(Beginning of Material supplied)

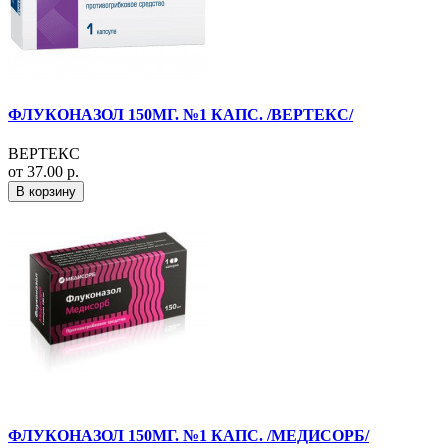
ФЛУКОНАЗОЛ 150МГ. №1 КАПС. /ВЕРТЕКС/
ВЕРТЕКС
от 37.00 р.
В корзину
ФЛУКОНАЗОЛ 150МГ. №1 КАПС. /МЕДИСОРБ/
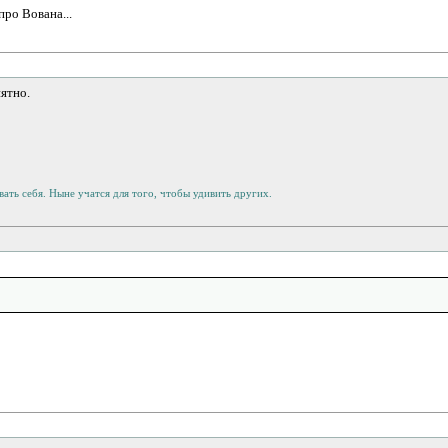
про Вована...
нятно.
ать себя. Ныне учатся для того, чтобы удивить других.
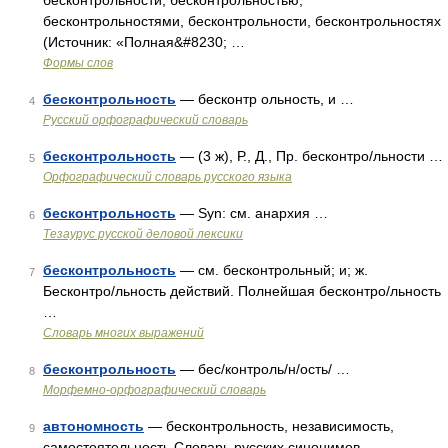
бесконтрольности, бесконтрольностью,
бесконтрольностями, бесконтрольности, бесконтрольностях
(Источник: «Полная&#8230; …
Формы слов
бесконтрольность
— бесконтр ольность, и …
4
Русский орфографический словарь
бесконтрольность
— (3 ж), Р., Д., Пр. бесконтро/льности …
5
Орфографический словарь русского языка
бесконтрольность
— Syn: см. анархия …
6
Тезаурус русской деловой лексики
бесконтрольность
— см. бесконтрольный; и; ж.
7
Бесконтро/льность действий. Полнейшая бесконтро/льность
…
Словарь многих выражений
бесконтрольность
— бес/контроль/н/ость/ …
8
Морфемно-орфографический словарь
автономность
— бесконтрольность, независимость,
9
самостоятельность Словарь русских синонимов.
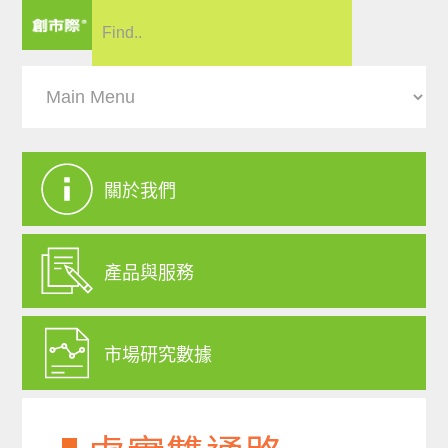
關於我們
產品與服務
市場研究數據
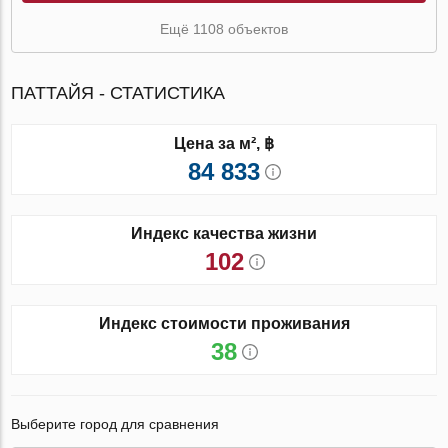
Ещё 1108 объектов
ПАТТАЙЯ - СТАТИСТИКА
Цена за м², ฿
84 833
Индекс качества жизни
102
Индекс стоимости проживания
38
Выберите город для сравнения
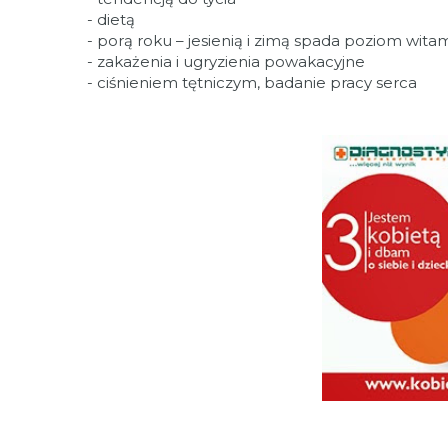
- dietą
- porą roku – jesienią i zimą spada poziom wita
- zakażenia i ugryzienia powakacyjne
- ciśnieniem tętniczym, badanie pracy serca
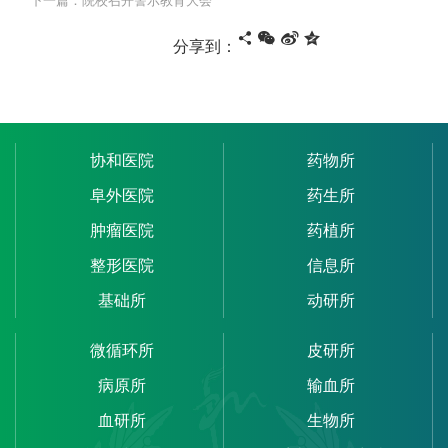
下一篇：院校召开警示教育大会
分享到：
协和医院
药物所
阜外医院
药生所
肿瘤医院
药植所
整形医院
信息所
基础所
动研所
微循环所
皮研所
病原所
输血所
血研所
生物所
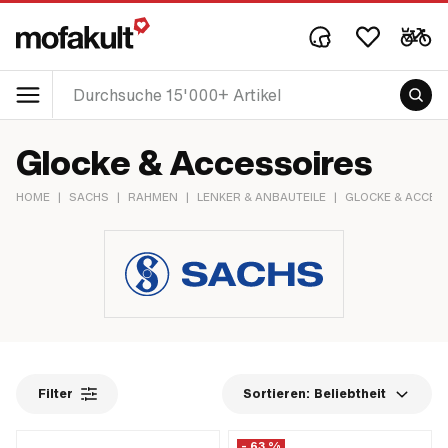
Glocke & Accessoires
HOME
|
SACHS
|
RAHMEN
|
LENKER & ANBAUTEILE
|
GLOCKE & ACCES
Filter
Sortieren:
Beliebtheit
- 63 %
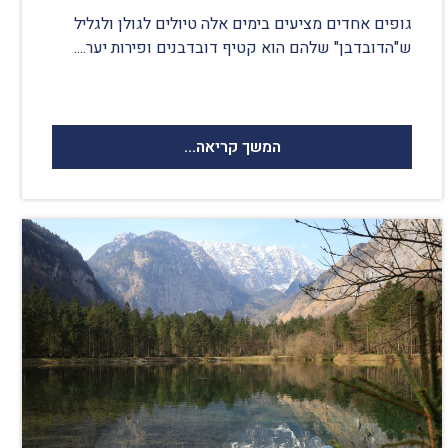
גופים אחדים מציעים בימים אלה טיולים לגולן ולגליל
ש"הדובדבן" שלהם הוא קטיף דובדבנים ופירות יער....
המשך קריאה...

(End of Material supplied)

* Exercise
Recast everything from the line containing "про Вована..." down to the line containing "ать себя. Ныне" as a Markdown table with the columns Number and Line text, leaving out any blank lines.

* Written reply
| Number | Line text |
|---|---|
| 1 | про Вована... |
| 2 | нятно. |
| 3 | ать себя. Ныне учатся для того, чтобы удивить других. |